> Supplied data:

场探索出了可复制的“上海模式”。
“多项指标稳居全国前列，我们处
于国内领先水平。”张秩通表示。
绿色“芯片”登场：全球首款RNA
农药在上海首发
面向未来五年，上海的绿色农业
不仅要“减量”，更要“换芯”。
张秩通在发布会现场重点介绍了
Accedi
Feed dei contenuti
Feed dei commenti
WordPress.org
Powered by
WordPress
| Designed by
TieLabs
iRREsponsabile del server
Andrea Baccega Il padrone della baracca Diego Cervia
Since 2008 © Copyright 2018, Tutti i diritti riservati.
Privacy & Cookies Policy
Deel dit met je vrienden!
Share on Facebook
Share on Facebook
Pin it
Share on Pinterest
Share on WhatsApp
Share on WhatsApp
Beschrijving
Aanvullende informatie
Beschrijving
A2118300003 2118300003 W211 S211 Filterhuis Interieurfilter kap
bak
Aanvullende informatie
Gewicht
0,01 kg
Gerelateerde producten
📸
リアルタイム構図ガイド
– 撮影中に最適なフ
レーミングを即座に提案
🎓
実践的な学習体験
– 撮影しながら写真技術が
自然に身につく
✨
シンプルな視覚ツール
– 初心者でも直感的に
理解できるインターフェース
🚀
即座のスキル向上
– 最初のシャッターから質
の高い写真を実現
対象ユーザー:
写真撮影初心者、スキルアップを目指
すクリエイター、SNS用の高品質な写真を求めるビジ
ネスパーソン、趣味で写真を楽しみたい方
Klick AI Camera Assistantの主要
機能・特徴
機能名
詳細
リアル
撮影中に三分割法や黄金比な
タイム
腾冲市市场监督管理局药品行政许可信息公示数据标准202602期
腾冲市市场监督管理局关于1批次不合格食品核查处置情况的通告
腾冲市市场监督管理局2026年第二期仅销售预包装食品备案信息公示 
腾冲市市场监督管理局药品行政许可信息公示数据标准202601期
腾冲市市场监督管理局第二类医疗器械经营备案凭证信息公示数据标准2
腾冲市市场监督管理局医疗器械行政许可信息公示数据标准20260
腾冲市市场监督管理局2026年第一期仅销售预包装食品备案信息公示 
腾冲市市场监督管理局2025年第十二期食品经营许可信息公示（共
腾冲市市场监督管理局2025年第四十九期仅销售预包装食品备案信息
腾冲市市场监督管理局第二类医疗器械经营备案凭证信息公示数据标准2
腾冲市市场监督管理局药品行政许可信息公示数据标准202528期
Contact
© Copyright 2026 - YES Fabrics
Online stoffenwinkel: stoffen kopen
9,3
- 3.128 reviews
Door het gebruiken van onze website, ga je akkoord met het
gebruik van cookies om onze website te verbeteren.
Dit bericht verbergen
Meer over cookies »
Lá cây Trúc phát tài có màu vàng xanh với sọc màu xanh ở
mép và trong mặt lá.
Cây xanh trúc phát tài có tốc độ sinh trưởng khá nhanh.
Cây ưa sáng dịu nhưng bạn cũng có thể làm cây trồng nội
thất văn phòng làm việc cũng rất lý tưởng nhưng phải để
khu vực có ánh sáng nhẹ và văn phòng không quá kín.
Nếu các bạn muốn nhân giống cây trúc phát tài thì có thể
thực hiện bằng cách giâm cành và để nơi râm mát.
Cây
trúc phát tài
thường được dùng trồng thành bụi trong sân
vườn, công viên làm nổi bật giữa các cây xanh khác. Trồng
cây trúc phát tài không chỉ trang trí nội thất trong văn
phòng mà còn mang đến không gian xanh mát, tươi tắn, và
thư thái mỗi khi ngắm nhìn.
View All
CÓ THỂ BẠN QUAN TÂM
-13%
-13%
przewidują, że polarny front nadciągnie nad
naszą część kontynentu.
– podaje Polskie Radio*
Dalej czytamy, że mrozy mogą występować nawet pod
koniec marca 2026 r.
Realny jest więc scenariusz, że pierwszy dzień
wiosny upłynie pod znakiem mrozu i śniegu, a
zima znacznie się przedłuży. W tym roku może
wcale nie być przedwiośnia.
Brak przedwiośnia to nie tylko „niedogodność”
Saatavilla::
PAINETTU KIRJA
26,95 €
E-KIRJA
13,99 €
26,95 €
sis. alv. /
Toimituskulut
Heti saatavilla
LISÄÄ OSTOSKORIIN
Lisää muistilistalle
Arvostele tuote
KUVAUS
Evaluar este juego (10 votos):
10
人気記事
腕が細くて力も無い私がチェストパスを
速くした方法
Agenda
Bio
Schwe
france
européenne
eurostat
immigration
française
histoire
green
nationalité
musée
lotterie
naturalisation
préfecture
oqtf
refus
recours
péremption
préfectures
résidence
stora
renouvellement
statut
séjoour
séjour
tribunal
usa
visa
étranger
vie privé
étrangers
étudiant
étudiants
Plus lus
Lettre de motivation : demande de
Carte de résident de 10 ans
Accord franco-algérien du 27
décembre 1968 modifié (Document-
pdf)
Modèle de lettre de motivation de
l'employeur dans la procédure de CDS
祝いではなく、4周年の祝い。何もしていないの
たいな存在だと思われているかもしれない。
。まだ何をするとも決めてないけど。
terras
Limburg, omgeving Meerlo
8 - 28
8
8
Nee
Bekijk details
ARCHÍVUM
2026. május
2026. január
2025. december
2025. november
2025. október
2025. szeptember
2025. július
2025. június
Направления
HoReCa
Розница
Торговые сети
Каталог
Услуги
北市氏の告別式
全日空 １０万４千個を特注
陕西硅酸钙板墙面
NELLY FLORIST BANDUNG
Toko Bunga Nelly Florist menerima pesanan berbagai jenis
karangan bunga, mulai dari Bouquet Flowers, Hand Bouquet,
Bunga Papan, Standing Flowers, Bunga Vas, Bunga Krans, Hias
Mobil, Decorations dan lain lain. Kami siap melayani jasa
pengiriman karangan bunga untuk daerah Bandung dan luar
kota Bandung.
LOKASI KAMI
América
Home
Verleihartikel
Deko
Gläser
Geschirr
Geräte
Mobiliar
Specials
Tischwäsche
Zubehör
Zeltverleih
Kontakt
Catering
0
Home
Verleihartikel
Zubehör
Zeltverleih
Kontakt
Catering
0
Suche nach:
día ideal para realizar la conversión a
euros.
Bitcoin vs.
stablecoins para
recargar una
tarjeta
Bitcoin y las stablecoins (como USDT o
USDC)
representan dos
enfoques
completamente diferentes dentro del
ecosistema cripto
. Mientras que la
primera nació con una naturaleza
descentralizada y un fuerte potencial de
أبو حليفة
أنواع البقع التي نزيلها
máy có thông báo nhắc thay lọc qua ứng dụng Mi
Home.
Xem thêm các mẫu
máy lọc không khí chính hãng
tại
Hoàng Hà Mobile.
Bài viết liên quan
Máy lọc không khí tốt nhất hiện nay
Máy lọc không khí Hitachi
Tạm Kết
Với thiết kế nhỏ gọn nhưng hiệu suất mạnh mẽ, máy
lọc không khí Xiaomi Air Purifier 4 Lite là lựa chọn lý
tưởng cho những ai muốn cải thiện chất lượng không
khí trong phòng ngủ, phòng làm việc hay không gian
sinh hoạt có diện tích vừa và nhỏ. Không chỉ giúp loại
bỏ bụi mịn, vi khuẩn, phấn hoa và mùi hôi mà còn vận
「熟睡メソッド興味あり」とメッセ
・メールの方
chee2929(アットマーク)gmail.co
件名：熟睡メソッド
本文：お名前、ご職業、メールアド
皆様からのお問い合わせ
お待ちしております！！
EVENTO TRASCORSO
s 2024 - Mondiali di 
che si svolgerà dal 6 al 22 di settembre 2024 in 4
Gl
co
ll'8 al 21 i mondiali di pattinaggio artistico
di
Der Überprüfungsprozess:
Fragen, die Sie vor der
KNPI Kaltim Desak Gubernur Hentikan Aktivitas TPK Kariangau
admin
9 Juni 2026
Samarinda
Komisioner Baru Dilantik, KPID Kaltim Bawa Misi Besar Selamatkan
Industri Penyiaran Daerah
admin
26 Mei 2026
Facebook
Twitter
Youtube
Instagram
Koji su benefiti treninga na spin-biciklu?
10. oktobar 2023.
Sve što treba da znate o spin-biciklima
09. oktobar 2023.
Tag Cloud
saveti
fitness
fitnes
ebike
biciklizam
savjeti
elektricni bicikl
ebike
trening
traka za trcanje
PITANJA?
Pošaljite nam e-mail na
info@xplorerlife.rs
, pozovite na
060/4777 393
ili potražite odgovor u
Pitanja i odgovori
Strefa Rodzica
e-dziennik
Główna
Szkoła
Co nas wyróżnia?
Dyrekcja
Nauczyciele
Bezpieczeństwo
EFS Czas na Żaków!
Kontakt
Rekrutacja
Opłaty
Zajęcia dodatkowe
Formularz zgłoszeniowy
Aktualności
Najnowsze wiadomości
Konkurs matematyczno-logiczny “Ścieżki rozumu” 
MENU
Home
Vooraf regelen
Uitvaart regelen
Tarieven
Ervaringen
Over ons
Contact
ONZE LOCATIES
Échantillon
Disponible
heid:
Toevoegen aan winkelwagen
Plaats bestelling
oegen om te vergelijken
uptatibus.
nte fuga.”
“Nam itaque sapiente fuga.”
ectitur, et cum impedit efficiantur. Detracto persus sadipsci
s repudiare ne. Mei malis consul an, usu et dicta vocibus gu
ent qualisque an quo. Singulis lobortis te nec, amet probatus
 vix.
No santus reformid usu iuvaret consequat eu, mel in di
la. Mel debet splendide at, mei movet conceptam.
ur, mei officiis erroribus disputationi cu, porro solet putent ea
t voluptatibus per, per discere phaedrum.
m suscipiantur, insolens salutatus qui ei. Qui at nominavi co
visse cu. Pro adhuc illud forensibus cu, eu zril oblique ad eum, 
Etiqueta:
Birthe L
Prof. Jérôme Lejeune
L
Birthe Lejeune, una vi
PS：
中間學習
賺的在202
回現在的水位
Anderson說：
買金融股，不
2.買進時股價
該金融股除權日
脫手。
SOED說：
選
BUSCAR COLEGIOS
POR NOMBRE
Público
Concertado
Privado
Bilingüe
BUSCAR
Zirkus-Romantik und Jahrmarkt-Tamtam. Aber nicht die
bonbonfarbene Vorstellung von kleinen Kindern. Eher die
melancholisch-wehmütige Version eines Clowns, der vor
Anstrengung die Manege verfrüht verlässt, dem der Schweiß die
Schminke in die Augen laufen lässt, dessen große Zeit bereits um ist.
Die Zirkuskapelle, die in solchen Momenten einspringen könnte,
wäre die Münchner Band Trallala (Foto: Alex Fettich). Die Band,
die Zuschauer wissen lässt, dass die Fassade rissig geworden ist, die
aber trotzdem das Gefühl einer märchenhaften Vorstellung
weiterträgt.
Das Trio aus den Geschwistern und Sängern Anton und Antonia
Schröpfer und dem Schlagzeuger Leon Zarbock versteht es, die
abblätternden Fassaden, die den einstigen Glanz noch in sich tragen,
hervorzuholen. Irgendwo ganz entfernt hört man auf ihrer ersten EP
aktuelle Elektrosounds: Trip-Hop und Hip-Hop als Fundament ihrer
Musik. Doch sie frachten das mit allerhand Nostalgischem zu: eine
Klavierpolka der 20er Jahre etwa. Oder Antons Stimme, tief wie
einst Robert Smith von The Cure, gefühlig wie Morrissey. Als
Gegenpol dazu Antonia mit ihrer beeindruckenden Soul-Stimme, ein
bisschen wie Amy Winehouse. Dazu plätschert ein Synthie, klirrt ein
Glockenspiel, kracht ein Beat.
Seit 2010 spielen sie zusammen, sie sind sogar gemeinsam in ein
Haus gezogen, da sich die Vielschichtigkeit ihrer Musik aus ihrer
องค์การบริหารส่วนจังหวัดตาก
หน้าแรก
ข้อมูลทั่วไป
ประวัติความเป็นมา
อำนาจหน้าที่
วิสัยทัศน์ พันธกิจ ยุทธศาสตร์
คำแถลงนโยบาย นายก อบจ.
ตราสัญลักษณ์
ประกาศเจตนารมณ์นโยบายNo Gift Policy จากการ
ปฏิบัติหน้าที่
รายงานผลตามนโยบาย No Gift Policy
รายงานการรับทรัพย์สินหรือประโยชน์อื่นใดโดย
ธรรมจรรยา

> Work instruction:
Each line that holds the string "Feed" is to be copied from the entries above.

> Task output:
Feed dei contenuti
Feed dei commenti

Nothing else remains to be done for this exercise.